→ **TASK DESCRIPTION**
Print all of the data exactly, with no line missing.

*** Opening EXTRACTED DATA ***

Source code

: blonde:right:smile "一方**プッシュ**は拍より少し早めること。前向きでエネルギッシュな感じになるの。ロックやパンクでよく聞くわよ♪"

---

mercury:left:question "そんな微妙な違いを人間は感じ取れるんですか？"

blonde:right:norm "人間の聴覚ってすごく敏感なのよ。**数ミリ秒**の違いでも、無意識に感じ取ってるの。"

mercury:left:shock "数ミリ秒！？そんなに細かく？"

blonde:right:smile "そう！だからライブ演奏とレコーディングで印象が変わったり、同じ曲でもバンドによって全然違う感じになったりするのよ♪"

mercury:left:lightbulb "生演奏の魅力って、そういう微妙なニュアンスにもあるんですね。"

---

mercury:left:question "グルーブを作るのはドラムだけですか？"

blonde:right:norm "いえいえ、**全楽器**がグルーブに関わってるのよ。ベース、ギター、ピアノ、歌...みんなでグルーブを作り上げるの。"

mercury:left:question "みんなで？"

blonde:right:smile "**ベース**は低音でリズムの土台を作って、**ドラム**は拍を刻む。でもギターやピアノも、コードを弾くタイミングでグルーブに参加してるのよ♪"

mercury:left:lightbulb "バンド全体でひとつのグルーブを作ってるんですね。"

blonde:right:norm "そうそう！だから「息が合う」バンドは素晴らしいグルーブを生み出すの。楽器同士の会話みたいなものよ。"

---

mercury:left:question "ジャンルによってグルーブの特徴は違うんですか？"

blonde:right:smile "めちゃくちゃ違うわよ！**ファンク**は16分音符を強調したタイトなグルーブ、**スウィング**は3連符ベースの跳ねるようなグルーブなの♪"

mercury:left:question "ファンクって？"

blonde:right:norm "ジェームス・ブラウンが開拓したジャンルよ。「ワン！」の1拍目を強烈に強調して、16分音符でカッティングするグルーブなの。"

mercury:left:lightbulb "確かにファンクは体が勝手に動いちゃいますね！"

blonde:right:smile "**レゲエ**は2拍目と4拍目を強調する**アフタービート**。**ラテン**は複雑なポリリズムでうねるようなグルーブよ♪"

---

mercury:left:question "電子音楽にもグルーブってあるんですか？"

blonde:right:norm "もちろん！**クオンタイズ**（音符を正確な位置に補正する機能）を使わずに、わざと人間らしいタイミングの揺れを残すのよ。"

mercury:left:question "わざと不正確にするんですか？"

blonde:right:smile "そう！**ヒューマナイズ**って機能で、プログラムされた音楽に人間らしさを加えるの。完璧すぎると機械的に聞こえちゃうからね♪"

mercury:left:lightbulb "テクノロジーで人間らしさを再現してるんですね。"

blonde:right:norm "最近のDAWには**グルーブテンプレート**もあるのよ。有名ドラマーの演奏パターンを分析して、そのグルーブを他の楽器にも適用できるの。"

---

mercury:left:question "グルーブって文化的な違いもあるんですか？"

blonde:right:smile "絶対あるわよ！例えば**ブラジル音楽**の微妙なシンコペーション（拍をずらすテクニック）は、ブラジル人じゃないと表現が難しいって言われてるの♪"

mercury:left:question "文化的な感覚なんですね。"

*** Closing EXTRACTED DATA ***

→ **SOLUTION FOR THIS TASK**
Source code

: blonde:right:smile "一方**プッシュ**は拍より少し早めること。前向きでエネルギッシュな感じになるの。ロックやパンクでよく聞くわよ♪"

---

mercury:left:question "そんな微妙な違いを人間は感じ取れるんですか？"

blonde:right:norm "人間の聴覚ってすごく敏感なのよ。**数ミリ秒**の違いでも、無意識に感じ取ってるの。"

mercury:left:shock "数ミリ秒！？そんなに細かく？"

blonde:right:smile "そう！だからライブ演奏とレコーディングで印象が変わったり、同じ曲でもバンドによって全然違う感じになったりするのよ♪"

mercury:left:lightbulb "生演奏の魅力って、そういう微妙なニュアンスにもあるんですね。"

---

mercury:left:question "グルーブを作るのはドラムだけですか？"

blonde:right:norm "いえいえ、**全楽器**がグルーブに関わってるのよ。ベース、ギター、ピアノ、歌...みんなでグルーブを作り上げるの。"

mercury:left:question "みんなで？"

blonde:right:smile "**ベース**は低音でリズムの土台を作って、**ドラム**は拍を刻む。でもギターやピアノも、コードを弾くタイミングでグルーブに参加してるのよ♪"

mercury:left:lightbulb "バンド全体でひとつのグルーブを作ってるんですね。"

blonde:right:norm "そうそう！だから「息が合う」バンドは素晴らしいグルーブを生み出すの。楽器同士の会話みたいなものよ。"

---

mercury:left:question "ジャンルによってグルーブの特徴は違うんですか？"

blonde:right:smile "めちゃくちゃ違うわよ！**ファンク**は16分音符を強調したタイトなグルーブ、**スウィング**は3連符ベースの跳ねるようなグルーブなの♪"

mercury:left:question "ファンクって？"

blonde:right:norm "ジェームス・ブラウンが開拓したジャンルよ。「ワン！」の1拍目を強烈に強調して、16分音符でカッティングするグルーブなの。"

mercury:left:lightbulb "確かにファンクは体が勝手に動いちゃいますね！"

blonde:right:smile "**レゲエ**は2拍目と4拍目を強調する**アフタービート**。**ラテン**は複雑なポリリズムでうねるようなグルーブよ♪"

---

mercury:left:question "電子音楽にもグルーブってあるんですか？"

blonde:right:norm "もちろん！**クオンタイズ**（音符を正確な位置に補正する機能）を使わずに、わざと人間らしいタイミングの揺れを残すのよ。"

mercury:left:question "わざと不正確にするんですか？"

blonde:right:smile "そう！**ヒューマナイズ**って機能で、プログラムされた音楽に人間らしさを加えるの。完璧すぎると機械的に聞こえちゃうからね♪"

mercury:left:lightbulb "テクノロジーで人間らしさを再現してるんですね。"

blonde:right:norm "最近のDAWには**グルーブテンプレート**もあるのよ。有名ドラマーの演奏パターンを分析して、そのグルーブを他の楽器にも適用できるの。"

---

mercury:left:question "グルーブって文化的な違いもあるんですか？"

blonde:right:smile "絶対あるわよ！例えば**ブラジル音楽**の微妙なシンコペーション（拍をずらすテクニック）は、ブラジル人じゃないと表現が難しいって言われてるの♪"

mercury:left:question "文化的な感覚なんですね。"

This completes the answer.